Only 400 new homes and condos were sold in the Greater Toronto Area last month—while nearly 22,000 units sat on the market—marking the worst February on record for the sector, according to new data from the Building Industry and Land Development Association (BILD).
The February 2025 sales figures, provided by Altus Group, represent a 50 per cent drop from the same time last year and are 84 per cent below the 10-year average (which would be 2,570 units). Of the 400 homes sold, 248 were single-family dwellings and 152 were condominium apartments.
Nearly 22,000 new homes sitting unsold
“New home sales across the GTA in February 2025 remained at rock bottom levels,” said Edward Jegg, research manager at Altus Group. “Uncertainty related to upcoming U.S. tariff levels have further added to the reservations buyers previously had on their minds.”
Inventory continued to rise, with 21,863 new homes sitting unsold in February, including 16,995 condo apartments and 4,868 single-family homes. Most of those units are in the pre-construction or under-construction phase.
Despite weak demand, prices have held relatively steady. The benchmark price for a new single-family home dropped 2.9 per cent year-over-year to $1,536,734. Condo prices fell 2.4 per cent to a benchmark of $1,021,760.
Condos vs. single-family
Condominium apartments, including units in low, medium and high-rise buildings, accounted for 152 units sold in the GTA in February, down 62 per cent from February 2024 and 90 per cent below the 10-year average.

Brief 1>
In the GTA new home sales article, how many of the 400 homes sold in February 2025 were condominium apartments?
Brief 2>
In the GTA new home sales article, substitute "properties" for "units" and write out everything from "Only 400 new" down to "were condominium apartments.".
Brief 3>
Continue the GTA new home sales article from where it stops.

Supplied material>
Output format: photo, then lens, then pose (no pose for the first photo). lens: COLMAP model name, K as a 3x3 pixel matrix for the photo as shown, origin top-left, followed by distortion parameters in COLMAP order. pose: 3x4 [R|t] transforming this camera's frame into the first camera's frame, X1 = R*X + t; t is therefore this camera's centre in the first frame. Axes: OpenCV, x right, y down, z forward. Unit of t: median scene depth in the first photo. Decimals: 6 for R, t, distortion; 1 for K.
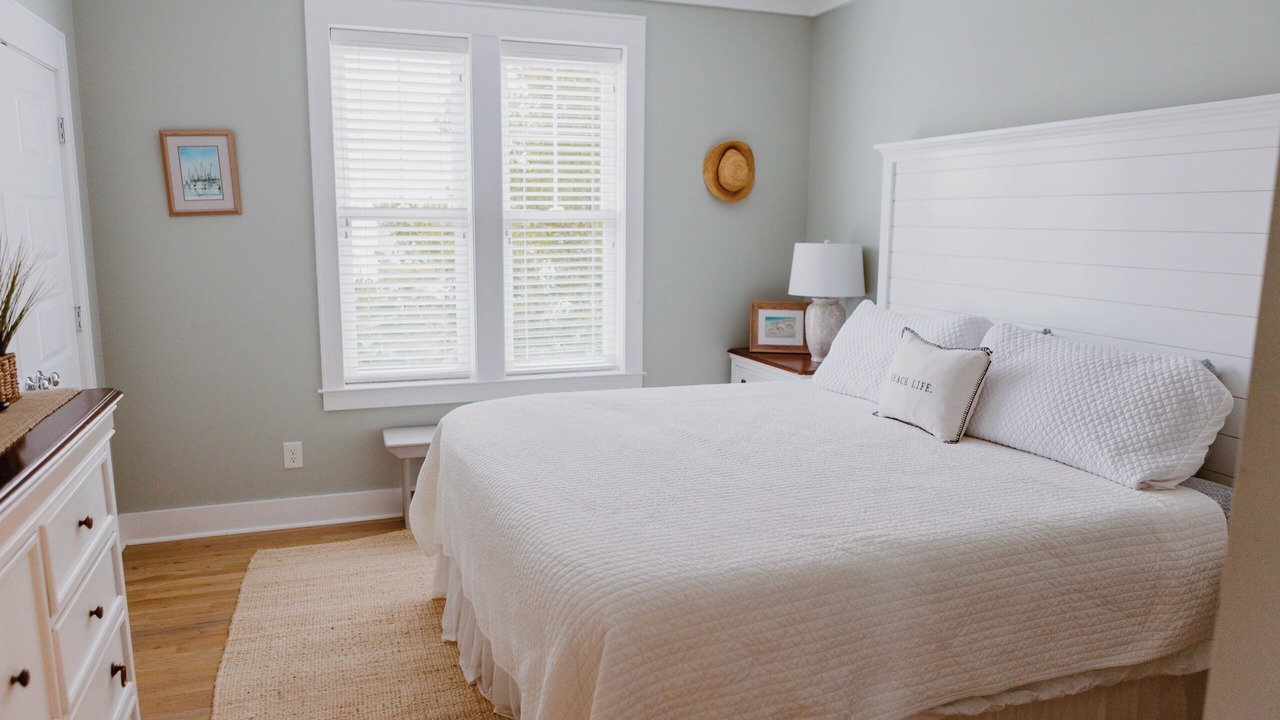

Expected output 1>
152

Expected output 2>
Only 400 new homes and condos were sold in the Greater Toronto Area last month—while nearly 22,000 properties sat on the market—marking the worst February on record for the sector, according to new data from the Building Industry and Land Development Association (BILD).
The February 2025 sales figures, provided by Altus Group, represent a 50 per cent drop from the same time last year and are 84 per cent below the 10-year average (which would be 2,570 properties). Of the 400 homes sold, 248 were single-family dwellings and 152 were condominium apartments.

Expected output 3>
There were 248 single-family home sales in the GTA in February, down 38 per cent from February 2024 and 75 per cent below the 10-year average.
“In this time of economic uncertainty, stimulating housing sales and starts is essential to support Canada’s economy,” said Justin Sherwood, BILD’s senior vice president of communications, research, and stakeholder relations. “However, this can only be accomplished if government policy aligns to get housing sales and construction moving again.”
Sherwood welcomed recent federal announcements exempting new homes from the GST, but warned more is needed.
“To be successful in addressing affordability these policies must apply to the largest number of buyers, have price thresholds that are reflective of the GTA market reality and be matched by the provincial government,” he said. “We are at the point of a serious ‘cost to build’ crisis and we risk an entire industry shutting down.”
Why is the answer always government intervention? Maybe it’s time we accept that the market needs to adjust to what people can actually afford, not what developers and policymakers wish they could sell.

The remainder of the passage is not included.